In the ensuing discussion about the uniform crisis, the education policy that gave rise to the uniform was ignored. Who cares about educational policy anyway? I remember the response given by someone, who claimed to know Osun very well, when asked to describe aspects of Aregbesola’s educational policy he knew well. He gave a one-word answer: Hijab. The response highlights the sensationalisation of hijab in news stories about the ongoing educational reform in the state. I consider this very unfortunate, given how much I know about the policy and how well it reflects best practices in advanced countries to which the elite send their children for training.

The good thing, though, is that the policy is working, because it is an excellent one. Elementary school kids in the state are fed every school day. The first batch of Opon Imo went to final year High School students, who are graduating soon. Incentives and capacity building for teachers over a 4-year period have resulted in a dramatic improvement in the School Leaving Certificate Exams. Four years ago, only about seven per cent of High School students in the state had five credits, including English and Mathematics. Today, it is 47 per cent. This figure should improve when the ongoing reforms kick in fully.

Another aspect of the educational reform that has eluded discussion is what I call “collateral” . First, the plan to build 100 Elementary, 50 Middle, and 20 High Schools is an employment booster for the next few years. Already, many families are being sustained by the ongoing construction of these schools across the state. So far, 14 Elementary, 15 Middle, and two High Schools have been completed.

Second, the policy of providing lunch for all Osun schoolchildren in Elementary Grades 1-4 has led to the employment of over 3,000 food vendors across the state. Each one was given an interest-free loan to purchase necessary equipment and empowered to also cater for profit in their localities. Moreover, thousands of farmers were provided with loans for poultry farming, while interested youths were empowered for fish farming.

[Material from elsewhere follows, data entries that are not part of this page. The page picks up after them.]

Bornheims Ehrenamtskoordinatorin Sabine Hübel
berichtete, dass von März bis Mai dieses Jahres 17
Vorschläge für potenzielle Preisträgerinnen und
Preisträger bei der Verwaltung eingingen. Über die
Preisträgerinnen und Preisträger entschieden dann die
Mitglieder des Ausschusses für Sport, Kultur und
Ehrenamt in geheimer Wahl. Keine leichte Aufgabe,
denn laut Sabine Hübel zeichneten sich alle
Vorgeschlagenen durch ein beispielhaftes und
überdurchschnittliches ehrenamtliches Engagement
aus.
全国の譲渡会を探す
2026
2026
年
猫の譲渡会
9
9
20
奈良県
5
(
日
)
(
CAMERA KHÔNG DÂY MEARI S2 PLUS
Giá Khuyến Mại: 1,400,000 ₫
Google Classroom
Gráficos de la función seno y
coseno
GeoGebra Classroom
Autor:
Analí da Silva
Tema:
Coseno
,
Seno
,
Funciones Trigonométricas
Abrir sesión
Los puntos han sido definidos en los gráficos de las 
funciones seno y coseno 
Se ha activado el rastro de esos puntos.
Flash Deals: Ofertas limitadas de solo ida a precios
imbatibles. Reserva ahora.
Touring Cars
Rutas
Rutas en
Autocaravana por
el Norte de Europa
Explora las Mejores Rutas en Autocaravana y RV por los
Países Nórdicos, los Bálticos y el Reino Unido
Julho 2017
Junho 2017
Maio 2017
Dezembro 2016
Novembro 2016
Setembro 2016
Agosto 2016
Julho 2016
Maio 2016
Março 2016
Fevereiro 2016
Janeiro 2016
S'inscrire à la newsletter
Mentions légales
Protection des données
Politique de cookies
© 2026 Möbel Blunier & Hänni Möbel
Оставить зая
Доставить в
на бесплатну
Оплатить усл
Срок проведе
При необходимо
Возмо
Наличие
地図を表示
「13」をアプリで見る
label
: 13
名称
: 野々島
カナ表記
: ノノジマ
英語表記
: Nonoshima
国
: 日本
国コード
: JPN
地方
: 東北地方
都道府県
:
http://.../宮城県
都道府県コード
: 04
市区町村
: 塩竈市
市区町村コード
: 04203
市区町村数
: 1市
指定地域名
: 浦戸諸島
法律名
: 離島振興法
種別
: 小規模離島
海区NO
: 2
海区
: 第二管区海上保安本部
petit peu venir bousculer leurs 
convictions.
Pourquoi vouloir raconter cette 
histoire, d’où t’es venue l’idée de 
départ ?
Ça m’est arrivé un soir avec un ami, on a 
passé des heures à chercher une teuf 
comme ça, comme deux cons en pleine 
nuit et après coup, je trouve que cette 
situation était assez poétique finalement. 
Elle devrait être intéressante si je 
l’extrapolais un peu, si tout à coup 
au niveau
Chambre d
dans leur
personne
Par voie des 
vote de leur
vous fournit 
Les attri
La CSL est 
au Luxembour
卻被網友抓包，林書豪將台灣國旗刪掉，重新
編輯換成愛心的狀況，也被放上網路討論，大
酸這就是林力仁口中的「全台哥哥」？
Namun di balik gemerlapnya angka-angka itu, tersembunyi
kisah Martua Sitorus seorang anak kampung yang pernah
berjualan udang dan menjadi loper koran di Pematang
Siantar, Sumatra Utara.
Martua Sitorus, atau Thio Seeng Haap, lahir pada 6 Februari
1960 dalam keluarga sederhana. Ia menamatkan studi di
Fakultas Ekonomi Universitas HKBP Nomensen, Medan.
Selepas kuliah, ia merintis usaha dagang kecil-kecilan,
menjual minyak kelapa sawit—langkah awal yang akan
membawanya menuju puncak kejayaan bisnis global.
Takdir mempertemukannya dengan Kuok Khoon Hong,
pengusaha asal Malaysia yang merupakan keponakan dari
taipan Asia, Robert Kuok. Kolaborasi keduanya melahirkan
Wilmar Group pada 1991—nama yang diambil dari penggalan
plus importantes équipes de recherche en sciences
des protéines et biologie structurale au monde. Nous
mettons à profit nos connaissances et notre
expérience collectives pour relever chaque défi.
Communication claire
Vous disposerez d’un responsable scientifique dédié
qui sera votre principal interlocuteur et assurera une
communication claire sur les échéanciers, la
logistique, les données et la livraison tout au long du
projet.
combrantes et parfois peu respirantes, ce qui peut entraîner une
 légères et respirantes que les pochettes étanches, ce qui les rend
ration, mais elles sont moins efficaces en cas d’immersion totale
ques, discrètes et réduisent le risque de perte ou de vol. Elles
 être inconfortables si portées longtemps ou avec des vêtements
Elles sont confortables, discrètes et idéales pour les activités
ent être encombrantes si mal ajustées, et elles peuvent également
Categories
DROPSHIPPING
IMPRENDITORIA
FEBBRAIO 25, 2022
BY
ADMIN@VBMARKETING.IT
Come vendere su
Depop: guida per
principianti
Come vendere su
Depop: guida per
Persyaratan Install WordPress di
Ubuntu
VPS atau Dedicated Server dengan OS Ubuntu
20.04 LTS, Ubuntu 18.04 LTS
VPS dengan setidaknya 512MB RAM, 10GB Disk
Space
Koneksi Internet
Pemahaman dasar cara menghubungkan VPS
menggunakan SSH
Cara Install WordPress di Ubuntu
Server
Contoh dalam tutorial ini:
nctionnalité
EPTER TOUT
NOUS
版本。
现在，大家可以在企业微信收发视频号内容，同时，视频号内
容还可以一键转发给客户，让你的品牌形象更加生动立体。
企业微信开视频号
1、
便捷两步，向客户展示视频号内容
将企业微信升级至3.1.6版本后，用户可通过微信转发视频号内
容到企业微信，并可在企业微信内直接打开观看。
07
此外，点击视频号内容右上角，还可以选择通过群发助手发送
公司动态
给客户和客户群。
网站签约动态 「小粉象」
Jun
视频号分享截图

Third, the school uniform policy led to the establishment of a garment factory, which now employs hundreds of youths from across the state. Viewed from the perspective of employment generation alone, Aregbesola’s educational policy has made a significant impact already.

I use the education sector simply to illustrate one point. We should strive to get beneath the surface in news reporting and commentaries. If we don’t, we run the risk of misleading the public.